Sin embargo la derecha colombiana adscrita a las políticas intervencionistas de Estados Unidos, hizo campaña en contra de la pacificación y en el plebiscito convocado para tal efecto (con 60 por ciento de abstención) obtuvo el triunfo con pírrica diferencia de .47 por ciento, lo que estrictamente fue empate técnico con el Sí a la paz. En los territorios controlados por lo revolucionarios ganó el Sí por amplio margen.

Las FARC no fueron derrotadas, así que la negociación es ganar-ganar.

El expresidente Álvaro Uribe, portavoz de la dogmática derecha católica y oligárquica (apoyada por los medios nacionales e internacionales, sobre todo CNN), quieren la aniquilación total de las FARC con cárcel a sus dirigentes y ningún apoyo a la guerrilla que entregaría las armas y se integrarían a una actividad productiva y a la política institucional.

Pero nunca se menciona a los paramilitares financiados por Estados Unidos y por el poder económico local, quienes apoyaron al ejército colombiano e inclusive se aliaron con mafias narcotraficantes, que dejaron desolación y muerte en las poblaciones del territorio controlado por la guerrilla. La derecha es farsante y embustera. 

Galardonado con el Premio Nobel de la Paz, y apoyado por decenas de miles de colombianos, el presidente Santos señaló que la distinción es en nombre de las víctimas y del pueblo colombiano; su figura es de “estadista”, lo que significa revés político a Uribe, fascista enemigo de la reconciliación y el perdón. 

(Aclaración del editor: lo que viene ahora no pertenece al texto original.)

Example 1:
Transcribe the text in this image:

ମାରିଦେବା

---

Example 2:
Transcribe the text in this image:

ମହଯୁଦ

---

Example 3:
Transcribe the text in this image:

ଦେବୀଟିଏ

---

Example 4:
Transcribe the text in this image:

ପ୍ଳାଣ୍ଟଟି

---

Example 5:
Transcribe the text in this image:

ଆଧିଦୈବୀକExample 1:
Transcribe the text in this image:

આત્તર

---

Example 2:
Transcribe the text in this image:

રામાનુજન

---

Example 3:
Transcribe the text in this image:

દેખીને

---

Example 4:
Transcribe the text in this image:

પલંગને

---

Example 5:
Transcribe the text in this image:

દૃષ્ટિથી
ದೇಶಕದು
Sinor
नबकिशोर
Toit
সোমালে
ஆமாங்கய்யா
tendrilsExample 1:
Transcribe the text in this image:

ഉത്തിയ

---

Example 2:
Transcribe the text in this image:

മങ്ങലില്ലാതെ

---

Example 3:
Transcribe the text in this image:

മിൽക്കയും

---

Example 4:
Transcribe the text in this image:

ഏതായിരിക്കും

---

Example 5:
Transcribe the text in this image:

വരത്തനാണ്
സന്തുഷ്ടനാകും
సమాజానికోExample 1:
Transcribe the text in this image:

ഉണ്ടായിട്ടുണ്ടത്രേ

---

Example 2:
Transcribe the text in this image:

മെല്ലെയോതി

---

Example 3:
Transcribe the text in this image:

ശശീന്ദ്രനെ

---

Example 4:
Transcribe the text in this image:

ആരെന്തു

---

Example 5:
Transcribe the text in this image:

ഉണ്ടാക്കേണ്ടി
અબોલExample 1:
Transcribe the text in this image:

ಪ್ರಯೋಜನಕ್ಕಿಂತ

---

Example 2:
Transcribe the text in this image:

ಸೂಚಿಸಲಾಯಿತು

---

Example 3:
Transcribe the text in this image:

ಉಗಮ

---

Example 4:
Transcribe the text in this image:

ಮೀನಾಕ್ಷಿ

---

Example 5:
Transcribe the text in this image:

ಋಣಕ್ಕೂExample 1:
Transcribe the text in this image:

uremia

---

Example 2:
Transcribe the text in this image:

Con más de 220 mil muertos civiles y combatientes y más de 5 millones de desplazados, aparte de combatir el narcotráfico, en Colombia aún hay mucho por construir, porque en política formal las causas de las FARC permanecen. Con voluntad política y alto al fuego bilateral se renegociarán los Acuerdos de Paz en el país de Macondo, lo que ya es un triunfo de América Latina en su identidad, su soberanía y su lucha por la justicia, la igualdad y el bienestar.